After a brief run of high level play, the IU football program was back in a familiar place — shambles.
The Hoosiers had gone 19-8 over a two and a half season span that included their historic run to the Rose Bowl following the 1967 campaign.
Indiana truly had the look of a program on the rise under head coach John Pont. And then, on their way to a third straight winning season, it happened. Soon after a 16-0 shutout win in East Lansing over Michigan State on Nov. 1, 1969, 10 African-American players boycotted the remaining three games of the season, compelled by what they believed were race-based personnel decisions.
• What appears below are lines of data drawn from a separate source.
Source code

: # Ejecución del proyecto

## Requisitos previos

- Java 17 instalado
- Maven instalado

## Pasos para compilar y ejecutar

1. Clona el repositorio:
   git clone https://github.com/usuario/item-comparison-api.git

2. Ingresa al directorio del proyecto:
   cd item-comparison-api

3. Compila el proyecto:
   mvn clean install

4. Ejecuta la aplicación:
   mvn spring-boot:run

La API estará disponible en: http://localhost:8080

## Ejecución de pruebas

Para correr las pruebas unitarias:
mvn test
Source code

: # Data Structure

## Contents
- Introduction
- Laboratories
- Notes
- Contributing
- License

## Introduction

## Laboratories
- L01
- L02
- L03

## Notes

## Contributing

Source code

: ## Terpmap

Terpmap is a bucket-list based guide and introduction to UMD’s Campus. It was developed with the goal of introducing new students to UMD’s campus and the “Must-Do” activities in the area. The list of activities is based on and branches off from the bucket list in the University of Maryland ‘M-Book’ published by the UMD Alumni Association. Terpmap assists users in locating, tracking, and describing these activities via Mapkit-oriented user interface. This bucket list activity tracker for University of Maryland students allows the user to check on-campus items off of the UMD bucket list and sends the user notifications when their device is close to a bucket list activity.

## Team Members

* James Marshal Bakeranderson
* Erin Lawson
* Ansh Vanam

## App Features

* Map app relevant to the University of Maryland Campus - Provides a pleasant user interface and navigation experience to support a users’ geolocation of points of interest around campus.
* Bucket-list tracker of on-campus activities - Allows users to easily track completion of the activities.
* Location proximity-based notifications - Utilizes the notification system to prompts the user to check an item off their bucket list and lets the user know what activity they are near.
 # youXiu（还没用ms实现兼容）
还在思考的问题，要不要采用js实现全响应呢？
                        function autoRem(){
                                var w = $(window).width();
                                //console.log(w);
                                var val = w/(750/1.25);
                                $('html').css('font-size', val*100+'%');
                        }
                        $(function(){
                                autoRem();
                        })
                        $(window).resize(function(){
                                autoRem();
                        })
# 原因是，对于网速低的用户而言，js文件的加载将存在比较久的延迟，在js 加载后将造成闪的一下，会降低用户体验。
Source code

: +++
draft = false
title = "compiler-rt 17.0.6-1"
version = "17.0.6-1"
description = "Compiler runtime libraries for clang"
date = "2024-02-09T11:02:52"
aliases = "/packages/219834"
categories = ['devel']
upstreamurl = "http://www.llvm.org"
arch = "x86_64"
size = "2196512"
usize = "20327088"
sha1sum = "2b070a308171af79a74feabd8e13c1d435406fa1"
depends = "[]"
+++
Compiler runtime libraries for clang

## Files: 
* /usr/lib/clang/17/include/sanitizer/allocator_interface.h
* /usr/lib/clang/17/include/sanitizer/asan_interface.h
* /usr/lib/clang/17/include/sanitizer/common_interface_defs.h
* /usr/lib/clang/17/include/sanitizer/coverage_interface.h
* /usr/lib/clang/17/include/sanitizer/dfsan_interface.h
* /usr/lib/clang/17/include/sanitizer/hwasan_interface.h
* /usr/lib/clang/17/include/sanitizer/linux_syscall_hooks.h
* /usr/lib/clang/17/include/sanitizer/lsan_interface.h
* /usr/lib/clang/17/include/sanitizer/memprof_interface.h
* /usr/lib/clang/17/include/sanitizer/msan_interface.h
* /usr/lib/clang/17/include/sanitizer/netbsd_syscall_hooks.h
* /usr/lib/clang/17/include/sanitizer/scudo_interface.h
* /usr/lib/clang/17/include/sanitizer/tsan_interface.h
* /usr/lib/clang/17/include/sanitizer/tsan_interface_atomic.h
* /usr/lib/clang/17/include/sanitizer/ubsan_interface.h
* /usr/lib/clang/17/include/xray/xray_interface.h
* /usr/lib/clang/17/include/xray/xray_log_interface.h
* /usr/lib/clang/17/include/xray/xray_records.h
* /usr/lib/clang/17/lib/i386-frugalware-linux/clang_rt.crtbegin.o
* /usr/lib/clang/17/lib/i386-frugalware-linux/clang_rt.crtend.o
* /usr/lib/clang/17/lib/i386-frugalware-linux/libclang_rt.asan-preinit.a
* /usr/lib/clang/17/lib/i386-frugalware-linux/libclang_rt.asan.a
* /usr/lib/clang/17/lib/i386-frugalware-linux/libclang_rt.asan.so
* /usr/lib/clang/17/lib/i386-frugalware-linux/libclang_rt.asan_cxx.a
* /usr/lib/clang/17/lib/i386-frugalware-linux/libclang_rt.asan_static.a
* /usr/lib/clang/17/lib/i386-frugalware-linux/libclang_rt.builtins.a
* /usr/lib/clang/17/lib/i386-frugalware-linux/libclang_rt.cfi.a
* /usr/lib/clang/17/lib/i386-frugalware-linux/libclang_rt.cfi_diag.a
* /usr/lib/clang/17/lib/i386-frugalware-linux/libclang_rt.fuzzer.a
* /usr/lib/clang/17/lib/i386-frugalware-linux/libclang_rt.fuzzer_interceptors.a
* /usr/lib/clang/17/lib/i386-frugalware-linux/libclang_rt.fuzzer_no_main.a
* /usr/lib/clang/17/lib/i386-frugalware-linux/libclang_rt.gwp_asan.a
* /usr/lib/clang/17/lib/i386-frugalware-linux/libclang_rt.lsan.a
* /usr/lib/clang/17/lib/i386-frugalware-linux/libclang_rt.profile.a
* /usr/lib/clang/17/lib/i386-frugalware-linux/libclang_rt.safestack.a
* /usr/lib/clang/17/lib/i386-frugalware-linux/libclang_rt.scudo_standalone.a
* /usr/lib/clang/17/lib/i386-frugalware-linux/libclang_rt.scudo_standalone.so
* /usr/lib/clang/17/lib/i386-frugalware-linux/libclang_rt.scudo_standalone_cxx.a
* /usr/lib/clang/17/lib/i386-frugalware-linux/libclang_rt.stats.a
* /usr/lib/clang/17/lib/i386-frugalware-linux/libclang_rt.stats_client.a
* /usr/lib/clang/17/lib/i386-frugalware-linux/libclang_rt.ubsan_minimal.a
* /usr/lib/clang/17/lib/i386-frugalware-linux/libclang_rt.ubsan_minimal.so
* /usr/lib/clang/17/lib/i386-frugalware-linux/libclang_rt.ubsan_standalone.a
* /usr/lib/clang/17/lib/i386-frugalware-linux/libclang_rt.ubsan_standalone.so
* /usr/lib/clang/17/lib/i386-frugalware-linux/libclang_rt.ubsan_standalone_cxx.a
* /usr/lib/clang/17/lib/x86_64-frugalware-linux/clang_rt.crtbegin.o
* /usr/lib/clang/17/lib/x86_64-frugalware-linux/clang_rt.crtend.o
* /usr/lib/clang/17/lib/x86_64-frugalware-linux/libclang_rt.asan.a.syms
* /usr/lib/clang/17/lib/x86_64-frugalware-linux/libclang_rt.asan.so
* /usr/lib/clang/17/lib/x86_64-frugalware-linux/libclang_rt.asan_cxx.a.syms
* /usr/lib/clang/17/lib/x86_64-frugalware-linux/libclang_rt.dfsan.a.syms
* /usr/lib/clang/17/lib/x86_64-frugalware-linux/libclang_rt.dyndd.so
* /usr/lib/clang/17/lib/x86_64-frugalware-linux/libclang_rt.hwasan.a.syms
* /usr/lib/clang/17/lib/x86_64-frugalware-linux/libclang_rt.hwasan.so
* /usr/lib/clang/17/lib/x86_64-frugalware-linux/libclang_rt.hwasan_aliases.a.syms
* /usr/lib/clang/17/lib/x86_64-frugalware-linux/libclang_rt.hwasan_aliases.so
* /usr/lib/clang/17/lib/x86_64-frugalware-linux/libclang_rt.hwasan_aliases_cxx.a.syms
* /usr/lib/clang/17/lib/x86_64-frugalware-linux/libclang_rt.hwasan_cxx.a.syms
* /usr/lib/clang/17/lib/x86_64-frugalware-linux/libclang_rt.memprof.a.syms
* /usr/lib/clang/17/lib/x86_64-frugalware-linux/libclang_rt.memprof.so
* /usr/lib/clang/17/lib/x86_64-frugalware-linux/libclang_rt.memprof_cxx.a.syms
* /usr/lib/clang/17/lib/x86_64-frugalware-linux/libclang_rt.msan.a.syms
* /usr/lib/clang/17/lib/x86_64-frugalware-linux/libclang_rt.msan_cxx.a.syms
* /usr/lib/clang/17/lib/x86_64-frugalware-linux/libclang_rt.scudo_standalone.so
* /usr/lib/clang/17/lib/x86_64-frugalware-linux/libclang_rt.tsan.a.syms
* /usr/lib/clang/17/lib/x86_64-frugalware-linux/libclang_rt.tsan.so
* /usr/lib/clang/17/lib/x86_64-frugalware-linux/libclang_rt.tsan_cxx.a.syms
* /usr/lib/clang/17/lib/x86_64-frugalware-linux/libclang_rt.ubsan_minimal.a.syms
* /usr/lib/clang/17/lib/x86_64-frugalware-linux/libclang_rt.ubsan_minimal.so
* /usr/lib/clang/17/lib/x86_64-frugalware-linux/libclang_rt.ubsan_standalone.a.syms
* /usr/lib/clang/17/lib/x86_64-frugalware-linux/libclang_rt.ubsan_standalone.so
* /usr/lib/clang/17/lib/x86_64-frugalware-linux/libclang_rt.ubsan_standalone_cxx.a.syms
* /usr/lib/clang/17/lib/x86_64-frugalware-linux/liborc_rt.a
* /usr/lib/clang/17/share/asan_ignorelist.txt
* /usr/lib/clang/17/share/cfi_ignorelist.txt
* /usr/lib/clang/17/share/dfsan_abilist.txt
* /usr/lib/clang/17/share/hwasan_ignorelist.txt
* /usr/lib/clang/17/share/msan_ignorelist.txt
The “IU 10” as they became known, included some of the best players on the team, including Larry Highbaugh, Bob Pernell and Mike Adams.
Pont’s remaining Hoosiers would go on to lose their last three games of the 1969 season and they amassed a paltry 4-20 record from that win over Michigan State through the end of the 1971 season.
After the IU 10 left the program, only six African-Americans remained with the team. During what was a racially-charged time in the country, the Indiana program had an identity crisis in the eyes of the black community, and that led to recruiting challenges.
Hailing from Chicago suburb Phoenix, Illinois, just a few miles from the Indiana border was a high school phenom many believed was the best prep athlete in the country.
Quinn Buckner could have gone anywhere he wanted to be play college basketball or football. He gave serious consideration to playing for John Wooden at UCLA, and both sports at Michigan. Many, including his father, thought Buckner was a better football player.
Buckner’s father William was a fullback on the greatest IU football team ever — the undefeated 1945 squad, so there was already a soft spot for the Hoosiers. William Buckner and his 1945 teammate, IU hall-of-fame member Howard Brown, asked the younger Buckner to carry a heavy burden for the floundering IU football program.
“It was right out of the difficulty that IU had with black players, and I was told at 17 years-old, and I’ve never said this publicly, but the truth is just the truth, that it would help if I went because it would show other black players that they could come to Indiana,” Buckner told Gerry Dick on the Business and Beyond podcast this week.
Ultimately the family connections to IU and the proximity of the school to home won out in Buckner’s recruitment, and he took on the challenge of helping to bridge a great divide.
Buckner snared five interceptions as a freshman in 1972 and three more in 1973, leading the team each year. He also led the team in kick returns in 1972 with a 19.0 average. He was named a second-team All-Big Ten defensive back in 1973 and was drafted by the Washington Redskins in 1976 despite not having played the game since that 1973 campaign.
On the hardwood Buckner was a starter, a 1974 captain, and he led the team to two Big Ten titles in 1973 and 1974. Despite his success in both sports, basketball coach Bob Knight told Buckner he should choose one and focus on it.
“You’re really good at basketball, and you’re really good at football, but as long as you are playing both, I don’t know if you can be great at either one,” is how Buckner recalls Knight’s assessment.
Of course Buckner chose to focus on basketball, a decision he had already reached before Knight spoke to him about it. His true passion was on the hardwood, and his focus on the game propelled Buckner to legendary status after he led the Hoosiers to a 63-1 record over his last two seasons and the 1976 national title.
Now the chair of the IU Board of Trustees, did Buckner help heal the divide in the football program? Truth be told, that was more than any one young man could handle.
It would take a decade.
The football transition continued during Buckner’s time with the program. Pont left following the 1972 season, and Indiana hired Lee Corso, who went 5-27-1 over his first three seasons before bringing the program back to respectability in 1976, and its first-ever postseason win following the 8-4 1979 campaign.